Al articular estas palabras, se debilitó su voz, y en su rostro apareció una inquietud que me oprimió el corazón.
—He traído esta respuesta con objeto de mostrártela —respondí.
Casi me arrancó la carta de las manos, y se volvió de espaldas para leerla a la luz de la luna. Era muy breve. Yo habría podido recitarla de memoria, y aún la recuerdo:
"Señor Vicario:
"El señor Eustaquio Woodville le ha comunicado la verdad exacta al afirmar que es un caballero de nacimiento, y que tiene cierta posición acomodada, así como que, en virtud del testamento de su padre, ha heredado una fortuna que le reporta dos mil libras esterlinas de renta. "De usted afectísimo y s. s.,
LORENZO FITZ-DAVID."
—¿Se puede pedir respuesta más clara que ésta? —me interpeló Eustaquio al devolverme la carta del comandante. —Si hubiera escrito para pedir informes de ti, me parecería suficiente; pero mi tío observa que la carta dirigida al comandante era de tres páginas, y me ha hecho notar la circunstancia de que la respuesta sólo contiene una frase. Propuso al comandante una entrevista para tratar de este matrimonio; pero ni siquiera se alude a ello en la respuesta. Le pidió también las señas de tu madre, y de igual modo guarda silencio acerca de eso. Mi tío cree el contenido de esta carta muy raro por parte de un caballero que, además, es amigo suyo y ha hablado de un modo muy severo; pero no debes ofenderte, porque el pobre ya es viejo.
—No me ofenderé. ¿Qué ha dicho?
—Literalmente lo que sigue: "Recuerda mis palabras, Valeria. Aquí hay un secreto que se refiere al señor Woodville o a su familia, y acerca del cual el comandante no tiene libertad suficiente para hablar con franqueza. Bien interpretada, esta carta es una advertencia. Muéstrasela al señor Woodville, y si lo juzgas oportuno, comunícale asimismo lo que te digo". Eustaquio me interrumpió una vez más.

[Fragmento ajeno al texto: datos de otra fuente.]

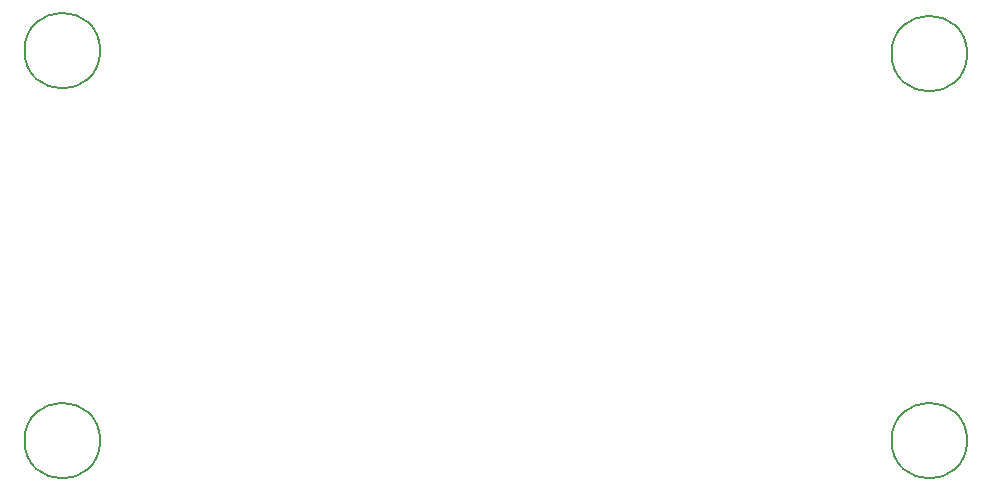
<source format=gbr>
G04 #@! TF.GenerationSoftware,KiCad,Pcbnew,(5.1.4-0-10_14)*
G04 #@! TF.CreationDate,2021-03-24T14:33:32+01:00*
G04 #@! TF.ProjectId,Display7447,44697370-6c61-4793-9734-34372e6b6963,rev?*
G04 #@! TF.SameCoordinates,Original*
G04 #@! TF.FileFunction,Other,Comment*
%FSLAX46Y46*%
G04 Gerber Fmt 4.6, Leading zero omitted, Abs format (unit mm)*
G04 Created by KiCad (PCBNEW (5.1.4-0-10_14)) date 2021-03-24 14:33:32*
%MOMM*%
%LPD*%
G04 APERTURE LIST*
%ADD10C,0.150000*%
G04 APERTURE END LIST*
D10*
X87020000Y-22352000D02*
G75*
G03X87020000Y-22352000I-3200000J0D01*
G01*
X160426000Y-22606000D02*
G75*
G03X160426000Y-22606000I-3200000J0D01*
G01*
X87020000Y-55372000D02*
G75*
G03X87020000Y-55372000I-3200000J0D01*
G01*
X160426000Y-55372000D02*
G75*
G03X160426000Y-55372000I-3200000J0D01*
G01*
M02*

</source>
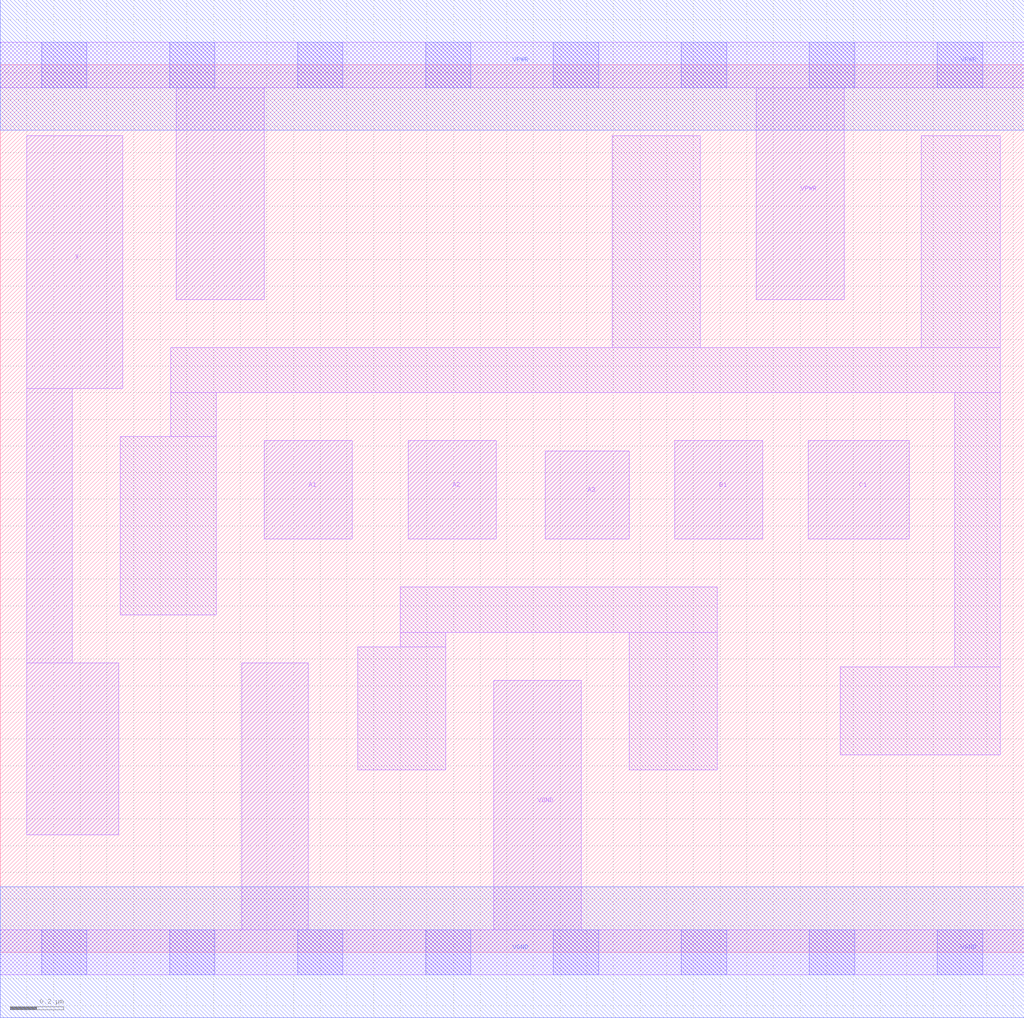
<source format=lef>
# Copyright 2020 The SkyWater PDK Authors
#
# Licensed under the Apache License, Version 2.0 (the "License");
# you may not use this file except in compliance with the License.
# You may obtain a copy of the License at
#
#     https://www.apache.org/licenses/LICENSE-2.0
#
# Unless required by applicable law or agreed to in writing, software
# distributed under the License is distributed on an "AS IS" BASIS,
# WITHOUT WARRANTIES OR CONDITIONS OF ANY KIND, either express or implied.
# See the License for the specific language governing permissions and
# limitations under the License.
#
# SPDX-License-Identifier: Apache-2.0

VERSION 5.7 ;
  NAMESCASESENSITIVE ON ;
  NOWIREEXTENSIONATPIN ON ;
  DIVIDERCHAR "/" ;
  BUSBITCHARS "[]" ;
UNITS
  DATABASE MICRONS 200 ;
END UNITS
MACRO sky130_fd_sc_lp__o311a_lp
  CLASS CORE ;
  SOURCE USER ;
  FOREIGN sky130_fd_sc_lp__o311a_lp ;
  ORIGIN  0.000000  0.000000 ;
  SIZE  3.840000 BY  3.330000 ;
  SYMMETRY X Y R90 ;
  SITE unit ;
  PIN A1
    ANTENNAGATEAREA  0.313000 ;
    DIRECTION INPUT ;
    USE SIGNAL ;
    PORT
      LAYER li1 ;
        RECT 0.990000 1.550000 1.320000 1.920000 ;
    END
  END A1
  PIN A2
    ANTENNAGATEAREA  0.313000 ;
    DIRECTION INPUT ;
    USE SIGNAL ;
    PORT
      LAYER li1 ;
        RECT 1.530000 1.550000 1.860000 1.920000 ;
    END
  END A2
  PIN A3
    ANTENNAGATEAREA  0.313000 ;
    DIRECTION INPUT ;
    USE SIGNAL ;
    PORT
      LAYER li1 ;
        RECT 2.045000 1.550000 2.360000 1.880000 ;
    END
  END A3
  PIN B1
    ANTENNAGATEAREA  0.313000 ;
    DIRECTION INPUT ;
    USE SIGNAL ;
    PORT
      LAYER li1 ;
        RECT 2.530000 1.550000 2.860000 1.920000 ;
    END
  END B1
  PIN C1
    ANTENNAGATEAREA  0.313000 ;
    DIRECTION INPUT ;
    USE SIGNAL ;
    PORT
      LAYER li1 ;
        RECT 3.030000 1.550000 3.410000 1.920000 ;
    END
  END C1
  PIN X
    ANTENNADIFFAREA  0.404700 ;
    DIRECTION OUTPUT ;
    USE SIGNAL ;
    PORT
      LAYER li1 ;
        RECT 0.100000 0.440000 0.445000 1.085000 ;
        RECT 0.100000 1.085000 0.270000 2.115000 ;
        RECT 0.100000 2.115000 0.460000 3.065000 ;
    END
  END X
  PIN VGND
    DIRECTION INOUT ;
    USE GROUND ;
    PORT
      LAYER li1 ;
        RECT 0.000000 -0.085000 3.840000 0.085000 ;
        RECT 0.905000  0.085000 1.155000 1.085000 ;
        RECT 1.850000  0.085000 2.180000 1.020000 ;
      LAYER mcon ;
        RECT 0.155000 -0.085000 0.325000 0.085000 ;
        RECT 0.635000 -0.085000 0.805000 0.085000 ;
        RECT 1.115000 -0.085000 1.285000 0.085000 ;
        RECT 1.595000 -0.085000 1.765000 0.085000 ;
        RECT 2.075000 -0.085000 2.245000 0.085000 ;
        RECT 2.555000 -0.085000 2.725000 0.085000 ;
        RECT 3.035000 -0.085000 3.205000 0.085000 ;
        RECT 3.515000 -0.085000 3.685000 0.085000 ;
      LAYER met1 ;
        RECT 0.000000 -0.245000 3.840000 0.245000 ;
    END
  END VGND
  PIN VPWR
    DIRECTION INOUT ;
    USE POWER ;
    PORT
      LAYER li1 ;
        RECT 0.000000 3.245000 3.840000 3.415000 ;
        RECT 0.660000 2.450000 0.990000 3.245000 ;
        RECT 2.835000 2.450000 3.165000 3.245000 ;
      LAYER mcon ;
        RECT 0.155000 3.245000 0.325000 3.415000 ;
        RECT 0.635000 3.245000 0.805000 3.415000 ;
        RECT 1.115000 3.245000 1.285000 3.415000 ;
        RECT 1.595000 3.245000 1.765000 3.415000 ;
        RECT 2.075000 3.245000 2.245000 3.415000 ;
        RECT 2.555000 3.245000 2.725000 3.415000 ;
        RECT 3.035000 3.245000 3.205000 3.415000 ;
        RECT 3.515000 3.245000 3.685000 3.415000 ;
      LAYER met1 ;
        RECT 0.000000 3.085000 3.840000 3.575000 ;
    END
  END VPWR
  OBS
    LAYER li1 ;
      RECT 0.450000 1.265000 0.810000 1.935000 ;
      RECT 0.640000 1.935000 0.810000 2.100000 ;
      RECT 0.640000 2.100000 3.750000 2.270000 ;
      RECT 1.340000 0.685000 1.670000 1.145000 ;
      RECT 1.500000 1.145000 1.670000 1.200000 ;
      RECT 1.500000 1.200000 2.690000 1.370000 ;
      RECT 2.295000 2.270000 2.625000 3.065000 ;
      RECT 2.360000 0.685000 2.690000 1.200000 ;
      RECT 3.150000 0.740000 3.750000 1.070000 ;
      RECT 3.455000 2.270000 3.750000 3.065000 ;
      RECT 3.580000 1.070000 3.750000 2.100000 ;
  END
END sky130_fd_sc_lp__o311a_lp

</source>
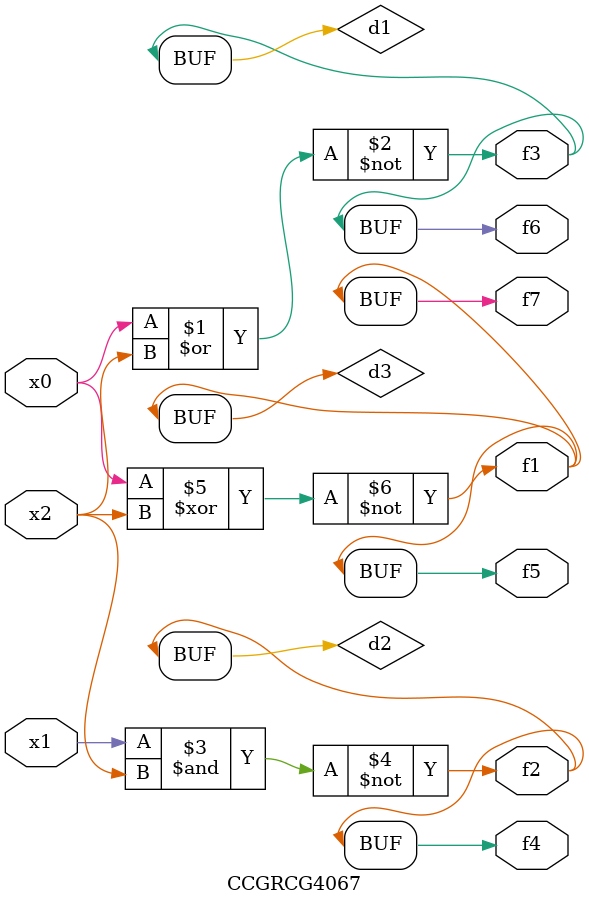
<source format=v>
module CCGRCG4067(
	input x0, x1, x2,
	output f1, f2, f3, f4, f5, f6, f7
);

	wire d1, d2, d3;

	nor (d1, x0, x2);
	nand (d2, x1, x2);
	xnor (d3, x0, x2);
	assign f1 = d3;
	assign f2 = d2;
	assign f3 = d1;
	assign f4 = d2;
	assign f5 = d3;
	assign f6 = d1;
	assign f7 = d3;
endmodule

</source>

—¿Estás segura de que tu tío ha empleado esos términos? —insistió.
—Segurísima —confirmé—; mas te ruego creas que no opino como él.
Me estrechó en sus brazos, fijó sus ojos en los míos y me asustó su mirada.
—Adiós, Valeria —dijo—. Júzgame y piensa en mí con indulgencia, después de casarte con un hombre más feliz que yo.
Se disponía a alejarse; pero le sujeté, temblando de pies a cabeza.
—¿Qué quieres decir? —exclamé en cuanto pude hablar—. Soy tuya y de nadie más. ¿Qué he podido decir o hacer para que me hables de ese modo?
—Conviene que nos separemos —repuso él con triste acento—. No tienes ninguna culpa. Me persigue el infortunio. ¿Cómo podrías, querida Valeria, casarte con un hombre sospechoso a los ojos de tus parientes y amigos? Mi vida hasta ahora ha sido muy triste; pero jamás he encontrado en ninguna mujer la dulce simpatía y la afinidad de sentimientos que he advertido en ti. No puedes imaginar cuánto me duele separarme de ti para volver a mi vida solitaria; mas debo este sacrificio a tu amor. Perdóname por haberte amado, Valeria, y déjame marchar.
Con la energía de la desesperación, seguí reteniéndole.
—Adonde quiera que vayas iré contigo. Nada me importan amigos ni parientes. No puedo vivir sin ti y quiero ser tu esposa.
Nada más pude decir, porque mi angustia se manifestó con sollozos y lágrimas.
Él acabó jurando que me dedicaría toda su vida. Nuestro noviazgo terminó con la unión de nuestras almas al pie del altar, prestando nuestros juramentos ante el sacerdote. ¡Ah, qué felicidad me esperaba!
Apoyé mi mejilla sobre la suya y murmuré:
—¡Cuánto te amo!
De repente, me estremecí. Cesó de latir mi corazón, y me llevé la mano al rostro, sintiendo algo en la mejilla. Él volvía la cara a otro lado, y le obligué a fijar los ojos en mí. ¡Al mirarle, vi que mi marido, el día de su boda, tenía los ojos llenos de lágrimas!